BEGIN DATA EXCERPTS

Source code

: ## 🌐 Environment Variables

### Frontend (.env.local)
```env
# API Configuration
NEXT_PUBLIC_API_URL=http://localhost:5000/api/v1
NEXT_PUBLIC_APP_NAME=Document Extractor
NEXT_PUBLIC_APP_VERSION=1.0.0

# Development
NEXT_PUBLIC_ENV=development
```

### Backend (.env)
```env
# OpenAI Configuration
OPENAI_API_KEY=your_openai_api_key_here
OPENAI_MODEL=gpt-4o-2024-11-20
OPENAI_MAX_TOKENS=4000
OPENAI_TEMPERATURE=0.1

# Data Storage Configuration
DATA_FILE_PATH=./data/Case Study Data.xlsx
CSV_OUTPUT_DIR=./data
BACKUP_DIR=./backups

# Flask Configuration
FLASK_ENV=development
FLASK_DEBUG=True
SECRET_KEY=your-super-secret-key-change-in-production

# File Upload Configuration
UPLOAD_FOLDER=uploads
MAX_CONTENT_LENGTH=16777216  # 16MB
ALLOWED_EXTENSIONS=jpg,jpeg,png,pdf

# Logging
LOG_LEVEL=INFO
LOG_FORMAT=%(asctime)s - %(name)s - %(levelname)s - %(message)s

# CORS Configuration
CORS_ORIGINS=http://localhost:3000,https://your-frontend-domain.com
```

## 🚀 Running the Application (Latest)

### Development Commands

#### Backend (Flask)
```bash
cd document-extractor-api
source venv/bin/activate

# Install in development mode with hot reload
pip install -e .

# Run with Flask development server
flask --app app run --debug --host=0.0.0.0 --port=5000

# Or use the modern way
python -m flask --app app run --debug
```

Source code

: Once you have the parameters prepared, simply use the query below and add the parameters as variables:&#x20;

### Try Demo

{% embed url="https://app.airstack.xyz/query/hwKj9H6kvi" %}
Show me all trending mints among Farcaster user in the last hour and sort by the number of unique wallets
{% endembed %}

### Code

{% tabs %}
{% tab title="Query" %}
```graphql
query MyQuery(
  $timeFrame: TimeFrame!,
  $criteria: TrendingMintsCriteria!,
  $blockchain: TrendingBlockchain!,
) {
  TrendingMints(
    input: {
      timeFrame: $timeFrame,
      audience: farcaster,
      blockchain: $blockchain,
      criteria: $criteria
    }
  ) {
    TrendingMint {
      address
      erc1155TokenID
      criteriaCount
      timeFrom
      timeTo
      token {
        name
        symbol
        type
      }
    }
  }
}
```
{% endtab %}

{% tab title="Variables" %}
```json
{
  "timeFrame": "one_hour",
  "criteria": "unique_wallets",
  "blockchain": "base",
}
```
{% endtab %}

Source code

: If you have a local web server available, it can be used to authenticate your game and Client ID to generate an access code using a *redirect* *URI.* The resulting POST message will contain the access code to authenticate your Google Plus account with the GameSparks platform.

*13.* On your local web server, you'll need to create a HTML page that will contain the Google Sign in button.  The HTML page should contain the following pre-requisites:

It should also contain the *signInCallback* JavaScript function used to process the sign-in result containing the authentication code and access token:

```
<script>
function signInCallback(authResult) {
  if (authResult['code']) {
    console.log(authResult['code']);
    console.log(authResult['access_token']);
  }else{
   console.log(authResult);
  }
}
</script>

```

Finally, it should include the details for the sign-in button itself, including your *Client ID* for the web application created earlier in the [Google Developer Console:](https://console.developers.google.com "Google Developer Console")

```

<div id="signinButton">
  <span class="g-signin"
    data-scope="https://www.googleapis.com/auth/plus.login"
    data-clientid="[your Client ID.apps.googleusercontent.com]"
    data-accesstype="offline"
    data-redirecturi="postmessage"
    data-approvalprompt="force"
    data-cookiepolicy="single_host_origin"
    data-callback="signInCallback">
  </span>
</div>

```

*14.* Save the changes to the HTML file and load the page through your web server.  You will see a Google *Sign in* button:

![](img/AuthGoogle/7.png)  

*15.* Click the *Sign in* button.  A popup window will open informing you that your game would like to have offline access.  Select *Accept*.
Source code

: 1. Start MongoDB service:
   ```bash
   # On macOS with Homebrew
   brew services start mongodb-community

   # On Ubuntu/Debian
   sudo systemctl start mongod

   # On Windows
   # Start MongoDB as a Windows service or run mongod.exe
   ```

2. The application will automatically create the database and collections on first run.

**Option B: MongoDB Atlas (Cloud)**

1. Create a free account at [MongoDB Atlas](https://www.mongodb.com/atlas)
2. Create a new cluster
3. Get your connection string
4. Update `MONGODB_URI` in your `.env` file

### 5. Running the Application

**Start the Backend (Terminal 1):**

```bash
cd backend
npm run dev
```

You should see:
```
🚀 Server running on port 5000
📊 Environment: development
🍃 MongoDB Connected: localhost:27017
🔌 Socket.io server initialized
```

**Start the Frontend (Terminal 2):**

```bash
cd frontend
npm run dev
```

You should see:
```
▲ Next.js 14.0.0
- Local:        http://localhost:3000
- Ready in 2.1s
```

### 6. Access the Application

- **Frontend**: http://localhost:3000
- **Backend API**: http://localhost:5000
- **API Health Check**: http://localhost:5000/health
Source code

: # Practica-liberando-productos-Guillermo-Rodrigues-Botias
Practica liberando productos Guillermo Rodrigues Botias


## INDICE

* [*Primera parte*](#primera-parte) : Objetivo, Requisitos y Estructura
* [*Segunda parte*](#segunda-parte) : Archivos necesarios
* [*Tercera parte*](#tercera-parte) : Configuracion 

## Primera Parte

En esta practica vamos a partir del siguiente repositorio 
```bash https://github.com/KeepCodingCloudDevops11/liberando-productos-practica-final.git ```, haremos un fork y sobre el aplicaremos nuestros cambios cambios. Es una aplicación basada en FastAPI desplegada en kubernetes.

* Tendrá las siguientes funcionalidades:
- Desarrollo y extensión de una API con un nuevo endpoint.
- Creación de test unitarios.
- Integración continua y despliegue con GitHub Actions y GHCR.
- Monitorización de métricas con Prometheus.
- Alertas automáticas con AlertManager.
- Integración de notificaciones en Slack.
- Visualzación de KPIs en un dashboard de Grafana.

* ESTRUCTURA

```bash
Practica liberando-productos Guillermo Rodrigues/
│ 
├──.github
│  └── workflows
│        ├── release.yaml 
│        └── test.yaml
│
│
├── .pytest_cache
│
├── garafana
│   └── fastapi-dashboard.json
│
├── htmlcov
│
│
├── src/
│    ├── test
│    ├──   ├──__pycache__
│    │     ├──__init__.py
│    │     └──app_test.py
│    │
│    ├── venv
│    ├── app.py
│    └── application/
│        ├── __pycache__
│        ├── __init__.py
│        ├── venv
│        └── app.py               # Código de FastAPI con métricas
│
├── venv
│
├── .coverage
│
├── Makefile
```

END DATA EXCERPTS

Using the records above, find and show each line with the string "page".

*13.* On your local web server, you'll need to create a HTML page that will contain the Google Sign in button.  The HTML page should contain the following pre-requisites:
*14.* Save the changes to the HTML file and load the page through your web server.  You will see a Google *Sign in* button:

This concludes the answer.